Pity, because when this works it works downright brilliantly. Crowe goes through the gamut of human emotions, the way he cares for his son and relates to those around him while secretly engineering a plan for his wife’s escape something to behold. This is a strong performance that is as complex and as intricate as any he’s given before, and for that reason alone I’m almost willing to give the film a pass just because I truly do want people to witness how great he is for themselves.

 

I just can’t do it, though. Haggis doesn’t seem comfortable with the material, slowing things down just when they should be speeding up and then doing the opposite just when introspection and quiet are most called for. He fumbles the relationship between John and fellow single parent Nicole (Wilde), doesn’t do enough to flesh out the differences between him and his brother Mick (Michael Buie), adding scenes that frustratingly don’t go anywhere of value for no particular reason that I could discern.

 

But then he flips the switch and handles other moments with a subtle eloquence that’s touching. There are unspoken scenes between Crowe and Dennehy (playing his estranged father) that speak volumes even though nary a word is expressed, the two actors achieving a delicate symmetry that nearly broke my heart.

 

Then there is the prison break itself. By and large it’s terrific, the opening moments inside a hospital tense and suspenseful in all the right ways.

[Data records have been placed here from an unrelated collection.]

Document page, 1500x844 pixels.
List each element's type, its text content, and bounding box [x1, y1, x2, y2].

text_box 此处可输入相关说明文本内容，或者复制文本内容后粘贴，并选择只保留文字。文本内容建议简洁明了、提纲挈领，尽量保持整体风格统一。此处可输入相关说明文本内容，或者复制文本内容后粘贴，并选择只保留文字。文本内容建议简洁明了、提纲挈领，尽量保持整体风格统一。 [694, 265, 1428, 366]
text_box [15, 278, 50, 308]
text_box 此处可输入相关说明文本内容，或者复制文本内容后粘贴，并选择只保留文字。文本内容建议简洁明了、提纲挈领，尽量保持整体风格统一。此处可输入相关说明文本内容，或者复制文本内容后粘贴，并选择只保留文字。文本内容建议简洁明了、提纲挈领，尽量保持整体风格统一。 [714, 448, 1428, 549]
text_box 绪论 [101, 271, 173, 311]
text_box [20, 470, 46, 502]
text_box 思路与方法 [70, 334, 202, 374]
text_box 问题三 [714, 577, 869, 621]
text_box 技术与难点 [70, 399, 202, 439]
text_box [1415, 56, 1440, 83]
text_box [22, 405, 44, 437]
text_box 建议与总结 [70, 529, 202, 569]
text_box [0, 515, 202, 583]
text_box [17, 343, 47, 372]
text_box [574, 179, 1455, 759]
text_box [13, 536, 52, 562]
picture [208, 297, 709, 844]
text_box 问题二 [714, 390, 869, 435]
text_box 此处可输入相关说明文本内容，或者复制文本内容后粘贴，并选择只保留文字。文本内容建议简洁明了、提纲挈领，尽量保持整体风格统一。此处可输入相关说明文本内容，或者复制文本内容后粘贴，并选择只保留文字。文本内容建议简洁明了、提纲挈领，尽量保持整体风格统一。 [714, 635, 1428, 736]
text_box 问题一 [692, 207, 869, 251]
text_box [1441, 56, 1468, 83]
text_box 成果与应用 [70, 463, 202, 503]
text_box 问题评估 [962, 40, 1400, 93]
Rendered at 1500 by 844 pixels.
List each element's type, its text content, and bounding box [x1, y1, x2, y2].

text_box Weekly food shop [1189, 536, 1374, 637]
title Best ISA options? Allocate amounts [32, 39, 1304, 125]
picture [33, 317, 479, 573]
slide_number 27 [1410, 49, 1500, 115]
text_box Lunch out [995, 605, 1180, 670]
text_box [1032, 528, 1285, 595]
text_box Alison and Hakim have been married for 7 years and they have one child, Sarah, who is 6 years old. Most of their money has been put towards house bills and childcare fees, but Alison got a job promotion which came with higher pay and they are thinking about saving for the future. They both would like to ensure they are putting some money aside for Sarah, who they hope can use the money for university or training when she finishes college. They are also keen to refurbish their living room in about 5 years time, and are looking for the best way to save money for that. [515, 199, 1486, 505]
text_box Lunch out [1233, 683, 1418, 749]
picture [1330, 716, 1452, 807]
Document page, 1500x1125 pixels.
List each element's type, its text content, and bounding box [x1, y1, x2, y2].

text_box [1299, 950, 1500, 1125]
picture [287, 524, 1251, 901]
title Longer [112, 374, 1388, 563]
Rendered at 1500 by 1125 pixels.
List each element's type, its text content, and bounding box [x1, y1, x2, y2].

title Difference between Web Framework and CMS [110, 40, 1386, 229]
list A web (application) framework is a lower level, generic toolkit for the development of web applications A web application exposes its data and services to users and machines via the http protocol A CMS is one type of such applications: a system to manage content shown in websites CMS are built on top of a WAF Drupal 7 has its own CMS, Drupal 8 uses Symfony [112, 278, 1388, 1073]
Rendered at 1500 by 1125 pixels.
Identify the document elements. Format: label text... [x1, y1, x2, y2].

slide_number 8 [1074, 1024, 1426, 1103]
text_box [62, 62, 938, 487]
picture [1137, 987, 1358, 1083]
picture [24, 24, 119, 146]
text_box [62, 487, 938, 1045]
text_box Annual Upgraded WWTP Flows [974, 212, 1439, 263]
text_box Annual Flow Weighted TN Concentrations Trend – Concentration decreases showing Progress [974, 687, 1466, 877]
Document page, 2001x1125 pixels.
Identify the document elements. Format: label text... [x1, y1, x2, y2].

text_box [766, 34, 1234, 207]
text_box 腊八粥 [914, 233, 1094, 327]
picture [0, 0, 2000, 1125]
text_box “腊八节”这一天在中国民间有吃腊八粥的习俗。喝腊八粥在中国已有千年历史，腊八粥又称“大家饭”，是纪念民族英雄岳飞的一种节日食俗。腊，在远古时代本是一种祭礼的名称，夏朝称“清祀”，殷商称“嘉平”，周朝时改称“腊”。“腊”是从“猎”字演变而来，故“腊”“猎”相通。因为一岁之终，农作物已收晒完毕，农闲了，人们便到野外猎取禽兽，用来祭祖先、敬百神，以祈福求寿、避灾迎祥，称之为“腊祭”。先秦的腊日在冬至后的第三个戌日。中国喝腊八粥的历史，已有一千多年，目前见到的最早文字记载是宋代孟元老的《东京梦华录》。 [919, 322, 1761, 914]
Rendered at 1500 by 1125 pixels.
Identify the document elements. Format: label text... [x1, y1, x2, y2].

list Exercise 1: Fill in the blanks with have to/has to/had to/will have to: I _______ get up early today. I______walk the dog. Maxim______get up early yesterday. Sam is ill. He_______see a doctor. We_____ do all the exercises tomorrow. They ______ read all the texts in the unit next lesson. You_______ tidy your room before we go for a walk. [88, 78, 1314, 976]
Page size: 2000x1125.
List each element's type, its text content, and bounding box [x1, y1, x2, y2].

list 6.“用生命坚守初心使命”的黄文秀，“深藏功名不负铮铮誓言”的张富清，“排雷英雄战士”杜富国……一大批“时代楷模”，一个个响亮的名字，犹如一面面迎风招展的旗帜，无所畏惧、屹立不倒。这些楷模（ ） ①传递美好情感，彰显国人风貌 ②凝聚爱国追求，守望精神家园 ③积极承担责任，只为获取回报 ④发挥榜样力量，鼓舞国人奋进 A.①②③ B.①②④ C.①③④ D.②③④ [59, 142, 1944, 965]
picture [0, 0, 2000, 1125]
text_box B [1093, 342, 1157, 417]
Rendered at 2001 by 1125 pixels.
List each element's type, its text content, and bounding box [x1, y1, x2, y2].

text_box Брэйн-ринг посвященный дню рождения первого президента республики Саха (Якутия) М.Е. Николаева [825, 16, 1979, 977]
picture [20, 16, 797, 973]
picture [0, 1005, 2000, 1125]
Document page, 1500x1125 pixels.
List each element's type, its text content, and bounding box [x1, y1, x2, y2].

But even then Haggis almost can’t help but shoot himself in the foot, staging a bizarre moment on the highway with an open car door that nearly had me laughing out loud. For everything he gets right there are at least two or three other moments where things go hopelessly off the rails, and while the director tries to keep the schmaltzy side of the melodrama to a minimum as the film closes in on its finale he’s frustratingly unsuccessful.

 

There’s not a lot else to say. There’s a solid story here (as the French original clearly proved), and Haggis has cast his film perfectly. But because his grasp on the material is so haggard and disheveled nothing comes together no matter how hard Crowe and all the rest try. The Next Three Days tried my patience and drove me up a wall, and the only break I cared about was the one I was going to make for the exit as soon as it was over.